----- Fragmento del documento -----

10.3. Regulación legal del Jurado

La configuración del jurado corresponde al Poder Legislativo, ya que el art. 125 CE deja claro que el derecho al jurado participa de la naturaleza de los derechos de configuración legal, por lo que, dentro de los límites, las Cortes Generales son dueñas absolutas en la necesaria regulación de esta institución.

La Ley Orgánica 5/1995 zanjó la especulación sobre el modelo de jurado que se implantaría en España. El legislador optó por establecer un jurado de tipo anglosajón compuesto por nueve ciudadanos extraídos por sorteo del censo electoral de cada provincia, a quienes se atribuye la función de dictar el veredicto. El Tribunal del Jurado estará presidido por un magistrado. Queda claro que el juicio del jurado tendrá lugar sólo en el ámbito de los órganos jurisdiccionales colegiados citados, y que se celebrará con mayor frecuencia en las Audiencia Provinciales.

La Ley reguladora del jurado ha respondido a las llamadas de prudencia que aconsejaban una instauración paulatina del jurado, delimitando su competencia objetiva con cautela, reduciéndola a una serie muy concreta de delitos, caracterizados por la ausencia de excesiva complejidad en la acción típica o por ser elementos normativos que lo integran más aptos para su valoración por los ciudadanos, ajenos al ejercicio habitual de la función judicial.

-----

◆ **Requisitos del ejercicio**
Extrae de forma íntegra y literal el texto sobre la regulación legal del jurado.

----- Extractos de datos -----

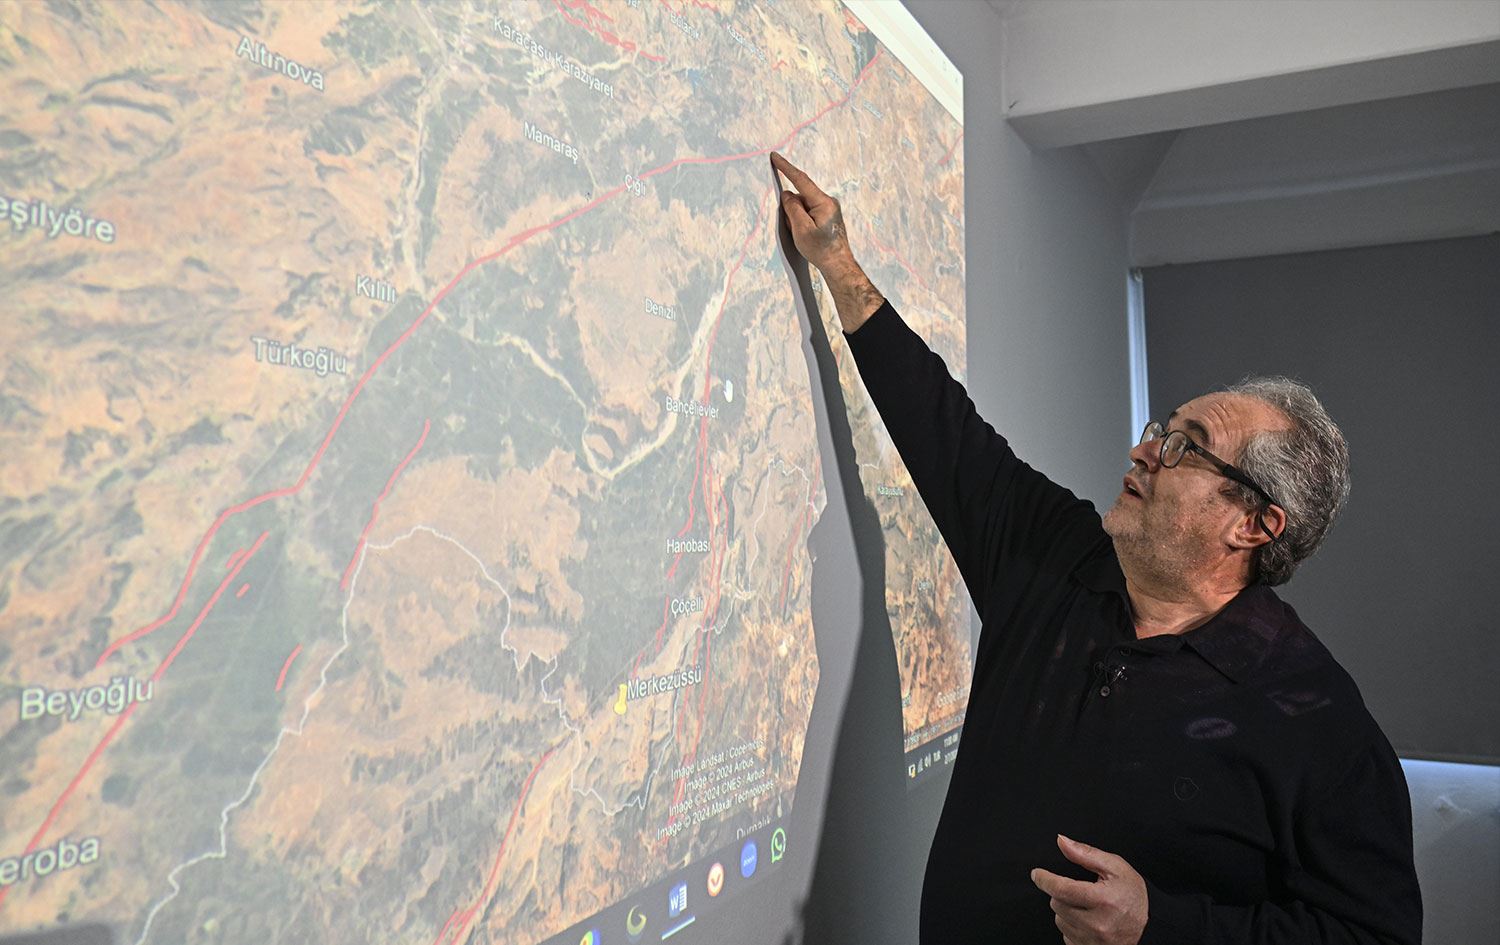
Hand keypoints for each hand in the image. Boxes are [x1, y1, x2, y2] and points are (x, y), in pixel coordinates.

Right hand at [770, 151, 856, 273]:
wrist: (838, 264)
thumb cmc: (822, 250)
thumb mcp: (801, 229)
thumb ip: (792, 208)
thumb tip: (787, 195)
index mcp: (823, 202)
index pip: (801, 180)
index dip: (786, 168)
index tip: (775, 157)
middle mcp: (828, 202)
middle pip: (800, 197)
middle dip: (791, 210)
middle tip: (793, 228)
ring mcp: (829, 209)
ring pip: (803, 206)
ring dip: (796, 219)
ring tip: (803, 236)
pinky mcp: (827, 216)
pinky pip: (808, 213)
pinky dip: (802, 222)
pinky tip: (806, 236)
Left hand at [1031, 835, 1148, 944]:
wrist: (1151, 926)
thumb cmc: (1134, 896)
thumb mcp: (1115, 867)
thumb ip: (1086, 853)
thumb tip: (1062, 842)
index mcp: (1103, 900)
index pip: (1062, 889)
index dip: (1045, 879)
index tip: (1037, 874)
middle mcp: (1097, 924)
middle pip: (1057, 903)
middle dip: (1063, 893)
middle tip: (1081, 892)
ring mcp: (1093, 941)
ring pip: (1059, 920)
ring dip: (1066, 910)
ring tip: (1087, 907)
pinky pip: (1066, 935)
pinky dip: (1072, 926)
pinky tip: (1088, 921)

-----

◆ **Respuesta**
10.3. Regulación legal del Jurado

La configuración del jurado corresponde al Poder Legislativo, ya que el art. 125 CE deja claro que el derecho al jurado participa de la naturaleza de los derechos de configuración legal, por lo que, dentro de los límites, las Cortes Generales son dueñas absolutas en la necesaria regulación de esta institución.

La Ley Orgánica 5/1995 zanjó la especulación sobre el modelo de jurado que se implantaría en España. El legislador optó por establecer un jurado de tipo anglosajón compuesto por nueve ciudadanos extraídos por sorteo del censo electoral de cada provincia, a quienes se atribuye la función de dictar el veredicto. El Tribunal del Jurado estará presidido por un magistrado. Queda claro que el juicio del jurado tendrá lugar sólo en el ámbito de los órganos jurisdiccionales colegiados citados, y que se celebrará con mayor frecuencia en las Audiencia Provinciales.

La Ley reguladora del jurado ha respondido a las llamadas de prudencia que aconsejaban una instauración paulatina del jurado, delimitando su competencia objetiva con cautela, reduciéndola a una serie muy concreta de delitos, caracterizados por la ausencia de excesiva complejidad en la acción típica o por ser elementos normativos que lo integran más aptos para su valoración por los ciudadanos, ajenos al ejercicio habitual de la función judicial.